Bizi; düşünenleri, gelecekten endişe edenleri, “millet” bilincinin yıkılmasına üzülenleri dehşete sürükleyen bu değişim, toplumumuzdan ve bireylerinden haya duygusunun artık uzaklaşması idi.
Kastımız, dünün ‘kötü kadın’ imajıyla tard edilen cinsellik anlayışının o günlerde televizyon ve basında övülerek özendirilmesinin, toplumun itibarlı mevkilerini işgal edenlerin özel hayatları sergilenerek ikbal ve istikbalin bu tarz hayatta olduğu fikrinin işlenmesinin çok ötesinde idi. O gün müşahedemiz oydu ki, toplumda artık kötülük yapmaktan utanma duygusu yok edilmek, kötülükleri ayıplama duygusu iptal edilmek istenmişti. Rüşvet, büyük çaplı vurgun, insanlık ve kadın onurunu satarak kazanç, mevki ve mansıp (makam) kapmak için yetki sahiplerine tabasbus (yaltaklanma) artık normal ve hatta hüner, beceri addedilmeye başlanmıştı
Elli yıllık ömrünün (şimdi yaklaşık 70) otuz yılını sosyal aktivite ve devlet umurunda geçirmiş bir kişi olarak o yıllarda, bu yolda kat etmiş olduğumuz mesafeden başımın döndüğünü esefle itiraf etmiştim.
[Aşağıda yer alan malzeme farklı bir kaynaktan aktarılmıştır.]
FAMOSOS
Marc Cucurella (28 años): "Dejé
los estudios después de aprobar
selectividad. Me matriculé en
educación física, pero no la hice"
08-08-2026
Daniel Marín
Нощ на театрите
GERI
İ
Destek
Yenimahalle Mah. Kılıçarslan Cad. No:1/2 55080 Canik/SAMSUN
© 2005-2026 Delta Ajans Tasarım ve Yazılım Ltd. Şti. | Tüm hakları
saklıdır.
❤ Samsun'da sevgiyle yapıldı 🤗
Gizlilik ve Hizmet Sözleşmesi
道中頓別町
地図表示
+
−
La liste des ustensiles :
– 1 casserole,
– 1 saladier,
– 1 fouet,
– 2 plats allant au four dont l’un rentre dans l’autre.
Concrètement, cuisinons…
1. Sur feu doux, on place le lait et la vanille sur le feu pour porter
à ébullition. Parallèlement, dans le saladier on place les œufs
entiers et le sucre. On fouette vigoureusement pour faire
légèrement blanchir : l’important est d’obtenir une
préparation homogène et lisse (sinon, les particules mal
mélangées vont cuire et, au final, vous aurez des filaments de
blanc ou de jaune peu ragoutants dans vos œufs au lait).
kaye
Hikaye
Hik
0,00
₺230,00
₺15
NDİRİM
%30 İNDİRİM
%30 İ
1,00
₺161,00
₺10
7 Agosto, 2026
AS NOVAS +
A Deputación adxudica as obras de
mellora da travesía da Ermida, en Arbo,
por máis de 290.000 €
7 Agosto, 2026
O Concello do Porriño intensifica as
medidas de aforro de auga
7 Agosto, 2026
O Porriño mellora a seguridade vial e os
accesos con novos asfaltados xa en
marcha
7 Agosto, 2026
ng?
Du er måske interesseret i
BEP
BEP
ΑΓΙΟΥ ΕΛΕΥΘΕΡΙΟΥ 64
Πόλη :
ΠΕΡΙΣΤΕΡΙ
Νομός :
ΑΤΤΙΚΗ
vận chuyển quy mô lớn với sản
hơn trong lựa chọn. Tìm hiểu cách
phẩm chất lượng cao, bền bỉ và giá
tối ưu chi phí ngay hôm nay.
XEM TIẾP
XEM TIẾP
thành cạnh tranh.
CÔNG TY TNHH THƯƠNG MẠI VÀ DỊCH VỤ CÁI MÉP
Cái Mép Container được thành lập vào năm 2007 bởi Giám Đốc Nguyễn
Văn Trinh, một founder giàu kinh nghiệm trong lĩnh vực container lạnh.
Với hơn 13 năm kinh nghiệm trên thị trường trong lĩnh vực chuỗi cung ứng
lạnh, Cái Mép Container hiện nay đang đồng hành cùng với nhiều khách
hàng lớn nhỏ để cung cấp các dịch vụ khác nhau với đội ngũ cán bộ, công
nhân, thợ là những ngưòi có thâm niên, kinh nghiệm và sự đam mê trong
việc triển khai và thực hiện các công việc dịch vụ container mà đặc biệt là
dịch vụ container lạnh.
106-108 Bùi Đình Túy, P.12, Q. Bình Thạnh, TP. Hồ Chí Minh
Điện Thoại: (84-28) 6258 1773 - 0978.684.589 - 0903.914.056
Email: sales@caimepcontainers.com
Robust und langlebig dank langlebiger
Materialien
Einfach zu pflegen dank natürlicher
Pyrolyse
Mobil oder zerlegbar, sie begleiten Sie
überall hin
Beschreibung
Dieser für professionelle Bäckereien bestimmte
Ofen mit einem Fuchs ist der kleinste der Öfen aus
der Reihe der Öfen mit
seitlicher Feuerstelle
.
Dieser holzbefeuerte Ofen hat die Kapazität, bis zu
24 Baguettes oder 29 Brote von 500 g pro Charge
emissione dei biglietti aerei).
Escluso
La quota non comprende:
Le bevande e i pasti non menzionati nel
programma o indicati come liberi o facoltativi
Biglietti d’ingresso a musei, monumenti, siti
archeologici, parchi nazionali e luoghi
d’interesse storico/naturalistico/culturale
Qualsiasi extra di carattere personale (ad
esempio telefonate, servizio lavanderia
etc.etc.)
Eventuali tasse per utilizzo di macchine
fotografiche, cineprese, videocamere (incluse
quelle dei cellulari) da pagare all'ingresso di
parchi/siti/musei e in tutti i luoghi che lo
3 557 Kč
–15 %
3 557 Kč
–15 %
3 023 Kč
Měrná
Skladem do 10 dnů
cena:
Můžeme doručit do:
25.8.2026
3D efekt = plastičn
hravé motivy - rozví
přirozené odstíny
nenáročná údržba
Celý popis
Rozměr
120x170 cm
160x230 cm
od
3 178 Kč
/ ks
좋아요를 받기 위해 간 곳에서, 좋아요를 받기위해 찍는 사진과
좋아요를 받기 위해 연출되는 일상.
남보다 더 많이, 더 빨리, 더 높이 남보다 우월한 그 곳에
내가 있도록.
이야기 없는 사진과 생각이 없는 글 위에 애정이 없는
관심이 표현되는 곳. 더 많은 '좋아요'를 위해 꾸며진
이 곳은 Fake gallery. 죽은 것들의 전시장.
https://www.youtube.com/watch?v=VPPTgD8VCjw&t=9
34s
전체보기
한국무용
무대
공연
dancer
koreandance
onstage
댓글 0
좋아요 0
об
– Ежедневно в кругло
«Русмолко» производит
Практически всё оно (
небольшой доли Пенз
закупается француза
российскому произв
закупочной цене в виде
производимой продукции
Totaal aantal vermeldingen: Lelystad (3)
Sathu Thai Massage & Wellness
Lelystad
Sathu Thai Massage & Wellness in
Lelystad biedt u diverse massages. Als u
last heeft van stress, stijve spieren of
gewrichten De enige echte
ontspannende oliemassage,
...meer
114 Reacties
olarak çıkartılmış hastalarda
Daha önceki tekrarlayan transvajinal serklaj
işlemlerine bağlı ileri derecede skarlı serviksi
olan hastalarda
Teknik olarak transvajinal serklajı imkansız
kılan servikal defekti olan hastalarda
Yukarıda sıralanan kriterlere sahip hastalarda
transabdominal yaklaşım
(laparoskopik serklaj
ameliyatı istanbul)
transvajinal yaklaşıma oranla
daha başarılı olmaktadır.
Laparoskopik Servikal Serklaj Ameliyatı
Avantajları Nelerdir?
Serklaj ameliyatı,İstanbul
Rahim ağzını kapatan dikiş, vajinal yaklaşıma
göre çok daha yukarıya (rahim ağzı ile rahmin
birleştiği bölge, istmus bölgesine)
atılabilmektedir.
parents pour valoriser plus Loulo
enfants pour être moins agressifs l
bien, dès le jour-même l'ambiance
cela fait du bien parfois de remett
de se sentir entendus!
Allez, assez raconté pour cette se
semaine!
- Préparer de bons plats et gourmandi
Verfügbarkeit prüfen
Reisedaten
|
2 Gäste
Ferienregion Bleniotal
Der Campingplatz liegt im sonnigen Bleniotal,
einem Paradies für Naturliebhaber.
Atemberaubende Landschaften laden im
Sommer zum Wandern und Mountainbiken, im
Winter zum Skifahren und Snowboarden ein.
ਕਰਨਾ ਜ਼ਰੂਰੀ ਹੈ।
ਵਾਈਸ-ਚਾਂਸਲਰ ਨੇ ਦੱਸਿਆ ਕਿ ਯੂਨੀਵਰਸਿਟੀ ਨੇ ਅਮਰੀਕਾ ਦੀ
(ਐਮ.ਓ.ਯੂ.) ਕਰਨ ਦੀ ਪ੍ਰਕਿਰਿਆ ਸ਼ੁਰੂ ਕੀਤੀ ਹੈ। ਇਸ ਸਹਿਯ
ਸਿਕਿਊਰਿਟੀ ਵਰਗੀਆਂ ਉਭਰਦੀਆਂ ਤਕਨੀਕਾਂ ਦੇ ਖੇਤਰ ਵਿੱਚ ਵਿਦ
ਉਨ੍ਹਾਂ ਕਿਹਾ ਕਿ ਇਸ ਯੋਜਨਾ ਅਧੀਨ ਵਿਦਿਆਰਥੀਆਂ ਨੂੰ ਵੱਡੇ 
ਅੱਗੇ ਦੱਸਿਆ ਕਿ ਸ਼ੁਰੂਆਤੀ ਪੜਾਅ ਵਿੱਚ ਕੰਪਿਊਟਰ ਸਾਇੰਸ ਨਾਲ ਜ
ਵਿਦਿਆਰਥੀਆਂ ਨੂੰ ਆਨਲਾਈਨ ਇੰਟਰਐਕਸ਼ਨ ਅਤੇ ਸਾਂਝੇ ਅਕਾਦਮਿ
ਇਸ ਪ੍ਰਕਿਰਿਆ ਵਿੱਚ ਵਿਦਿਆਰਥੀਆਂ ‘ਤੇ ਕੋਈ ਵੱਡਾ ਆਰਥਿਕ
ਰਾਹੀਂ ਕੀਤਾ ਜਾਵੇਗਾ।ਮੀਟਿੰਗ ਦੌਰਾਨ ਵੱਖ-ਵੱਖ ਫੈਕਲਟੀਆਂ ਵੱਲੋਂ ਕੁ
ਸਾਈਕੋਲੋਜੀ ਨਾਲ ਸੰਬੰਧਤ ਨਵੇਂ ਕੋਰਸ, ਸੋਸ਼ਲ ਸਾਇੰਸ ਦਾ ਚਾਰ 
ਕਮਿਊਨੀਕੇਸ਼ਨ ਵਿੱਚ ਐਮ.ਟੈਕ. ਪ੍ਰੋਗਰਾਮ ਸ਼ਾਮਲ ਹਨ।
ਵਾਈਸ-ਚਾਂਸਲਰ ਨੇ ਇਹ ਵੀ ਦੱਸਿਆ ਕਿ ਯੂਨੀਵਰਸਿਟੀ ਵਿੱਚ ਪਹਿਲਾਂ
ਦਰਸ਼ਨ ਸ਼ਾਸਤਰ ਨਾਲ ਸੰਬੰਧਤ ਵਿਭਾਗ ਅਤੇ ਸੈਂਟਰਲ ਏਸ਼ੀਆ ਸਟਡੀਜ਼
Ve daha o yıllarda, vaki Erzincan felaketinde ortaya atılan, yardım malzemelerinin yağmalanması iddialarıyla yüzümüze şamar gibi çarpan toplumsal haya durumumuzun vardığı noktaya önemle dikkat çekmiştim.
Yine o zaman, bir Bakanlar Kurulu toplantısında görüş ve tespitlerini açıklayan zamanın Şırnak Valisi Sayın Mustafa Malay’ı terbiye sınırlarını aşmakla suçlayan o günün sosyal demokrat iktidarının nisbeten nitelikli gözüken Bakanı Sayın Onur Kumbaracıbaşı’nın -depremde çok fazla sayıda resmi binanın çökmesi üzerine- "yıkılan binaların sadece resmi binalar olmadığı" yolundaki beyanatı, daha evvel vuku bulmuş olan “Civan olayı”nda olduğu gibi bana bunları hatırlatmıştı… Sayın bakanın bu beyanatının şu önemli konuyu göz önüne getirmesini temenni etmiş; demek ki bütün binalarımız aynı tehdide maruz demiştim...
Utanç Verici iğrençlik!..
Necip Fazıl'dan: Geçenler geçti seni uçtu pabucun dama, Çatla Sodom Gomara patla bizans ve Roma! 1- http://www.haberturk.com/y asam/haber/624153-iett-oto busunde-opusme-eylemi
Daha Cumhuriyet'in ilk yıllarından ulaşılması gereken -sözde-yüce değer olarak gösterilen ve toplumun sahip olduğu manevi mazisini adeta kazıyarak soyutlaştırıp,çakma bir benzerlik kurulmaya çalışılan Batı kültürü empoze edilmiş bir Türk toplumu için, çok da hayret edilecek bir yozlaşma ve değerlerin değersizleşmesi durumu olmasa gerek diye düşünüyorum..
Doğal değil mi?
Su, genel tuvalet, aydınlanmaya yetecek kadar elektrik, yemek pişirmeye yetecek kadar tüpgaz, un gibi en temel yaşam unsurlarının, namerde muhtaç olmayacak kadar gerekli olan minimum miktarlarının, kamu idaresinin taahhüdü altında olmadığı her toplumun eni sonu varacağı nokta bugünkü gelinen nokta değil mi? Soyut ve yoruma açık olan kavramlar kadar bu husus da önemli değil mi?